There are sites which detect web scrapers via particular behaviors. In Chapter 5, Dynamic Content, we covered how to avoid honeypots by avoiding clicking on hidden links. Here are a few other tips for appearing more like a human while scraping content online.
- Utilize Headers: Most of the scraping libraries we have covered can alter the headers of your requests, allowing you to modify things like User-Agent, Referrer, Host, and Connection. Also, when utilizing browser-based scrapers like Selenium, your scraper will look like a normal browser with normal headers. You can always take a look at what headers your browser is using by opening your browser tools and viewing one of the recent requests in the Network tab. This might give you a good idea of what headers the site is expecting.

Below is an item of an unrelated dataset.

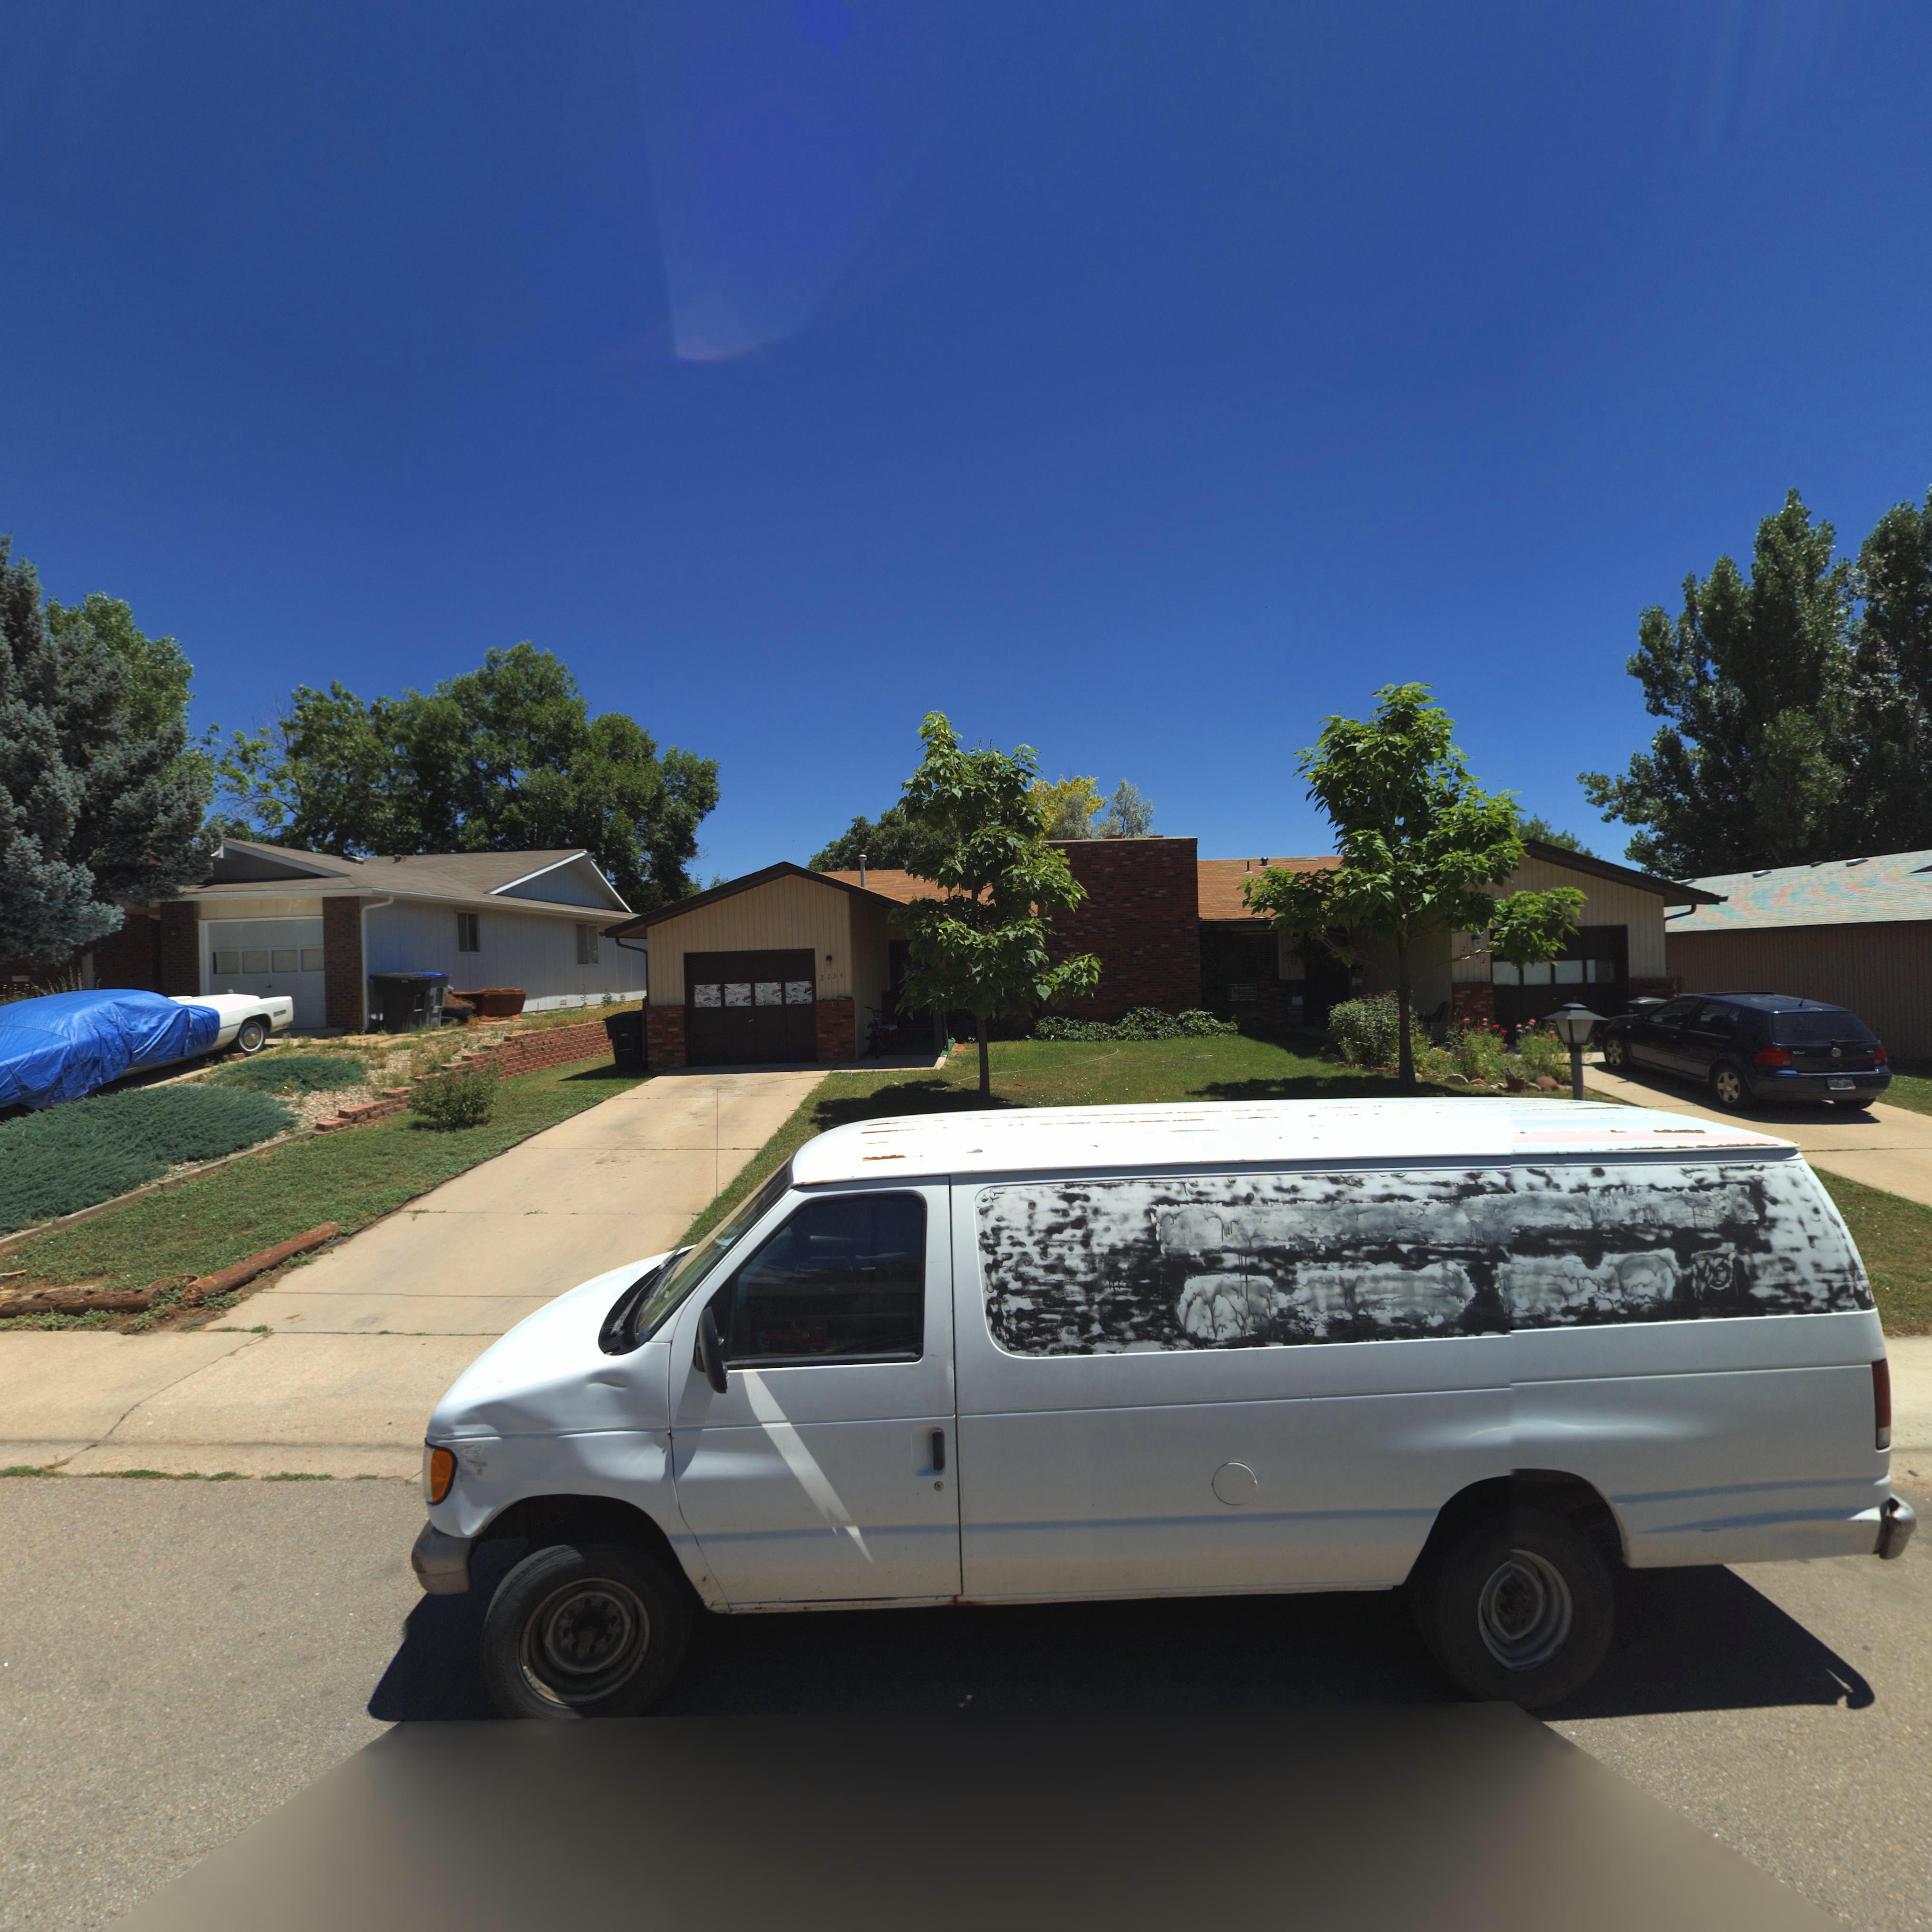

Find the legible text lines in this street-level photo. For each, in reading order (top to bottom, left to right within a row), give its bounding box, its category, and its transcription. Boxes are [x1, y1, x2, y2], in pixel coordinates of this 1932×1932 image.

- Add Delays: Some scraper detection techniques use timing to determine if a form is filled out too quickly or links are clicked too soon after page load. To appear more "human-like", add reasonable delays when interacting with forms or use sleep to add delays between requests. This is also the polite way to scrape a site so as to not overload the server.
- Use Sessions and Cookies: As we have covered in this chapter, using sessions and cookies will help your scraper navigate the site easier and allow you to appear more like a normal browser. By saving sessions and cookies locally, you can pick up sessions where you left off and resume scraping with saved data.